Unnamed: 0,Word,Coefficient
5752,net,-3.104940
7109,refilling,-3.086177
6268,passphrase,-2.938167
5203,magician,-2.748970
7100,refers,-2.728523
...,...,...
6979,rave,2.674706
6127,osha,2.768829
9610,wedding,2.939022
9609,websites,3.003101


In [13]:
# # initialize, fit, and make predictions with a random forrest model
# forrest = RandomForestClassifier(max_features=100,max_depth=100)
# forrest.fit(X_train,y_train)
# forrest_preds = forrest.predict(X_test)

# # print our scores
# print(f'Training Accuracy: {forrest.score(X_train, y_train)}')
# print(f'Testing Accuracy: {forrest.score(X_test, y_test)}')
# print(f'F1 Score: {f1_score(y_test, forrest_preds)}')
# print(f'Recall Score: {recall_score(y_test, forrest_preds)}')
# print(f'Precision Score: {precision_score(y_test, forrest_preds)}')

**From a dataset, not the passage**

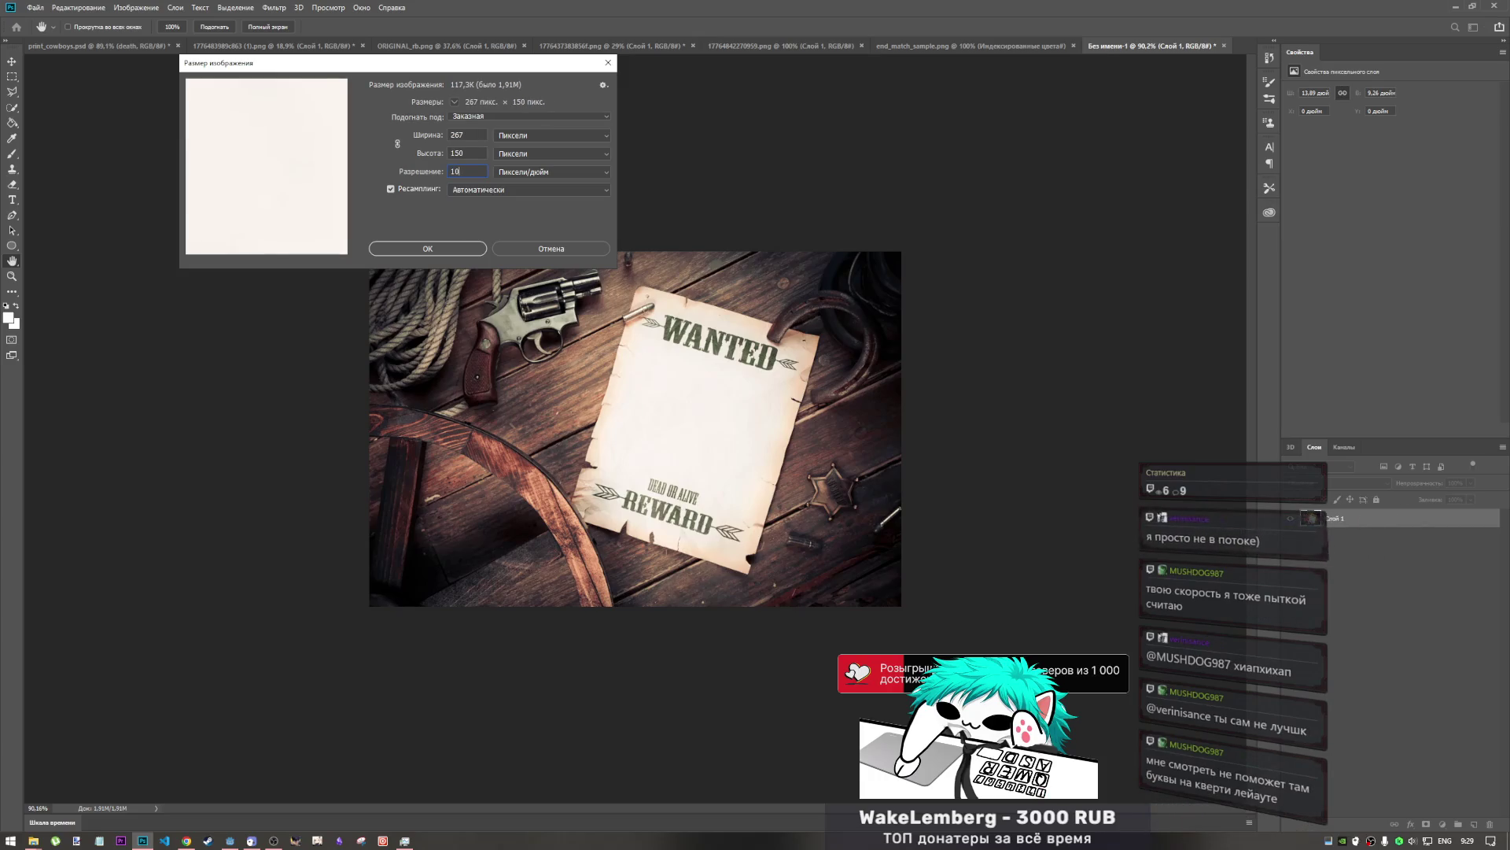
key("BackSpace")
key("BackSpace")
key("BackSpace")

Training Accuracy: 0.8253078716240081
Testing Accuracy: 0.7192026387494622
F1 Score: 0.7340155768882448
Recall Score: 0.7721253691530914
Precision Score: 0.6994908086648831


In [14]:
# # initialize, fit, and make predictions with an XGBoot model
# xg_model = xg.sklearn.XGBClassifier(tree_method="gpu_hist")
# xg_model.fit(X_train,y_train)
# xg_preds = xg_model.predict(X_test)

# print(f'Training Accuracy: {xg_model.score(X_train, y_train)}')
# print(f'Testing Accuracy: {xg_model.score(X_test, y_test)}')
# print(f'F1 Score: {f1_score(y_test, xg_preds)}')
# print(f'Recall Score: {recall_score(y_test, xg_preds)}')
# print(f'Precision Score: {precision_score(y_test, xg_preds)}')



Training Accuracy: 0.7459087805222633
Testing Accuracy: 0.7215450069314977
F1 Score: 0.7378133861457442
Recall Score: 0.7807945127179194
Precision Score: 0.6993174061433447


# Results
It looks like our top contender was logistic regression. It's still overfit but with more time we could revisit the stop words to try and remove words that are highly common in both subreddits. Some manual hyperparameter adjustments were made but gridsearching was avoided due to hardware and time constraints. XGBoost had the best fit overall and I'd be most interested to try and explore more using that model. Additionally it would be worth trying to use a few other modeling techniques such as SVMs or other types of tree methods. 

## Final Thoughts
It's very clear that there is some clear divide between the types of comments on each subreddit but it would take more time and research to truely home in on a great model that could accurately distinguish between the two. We still managed to score well above our baseline score but I think some more work needs to be done here before this model could become super useful.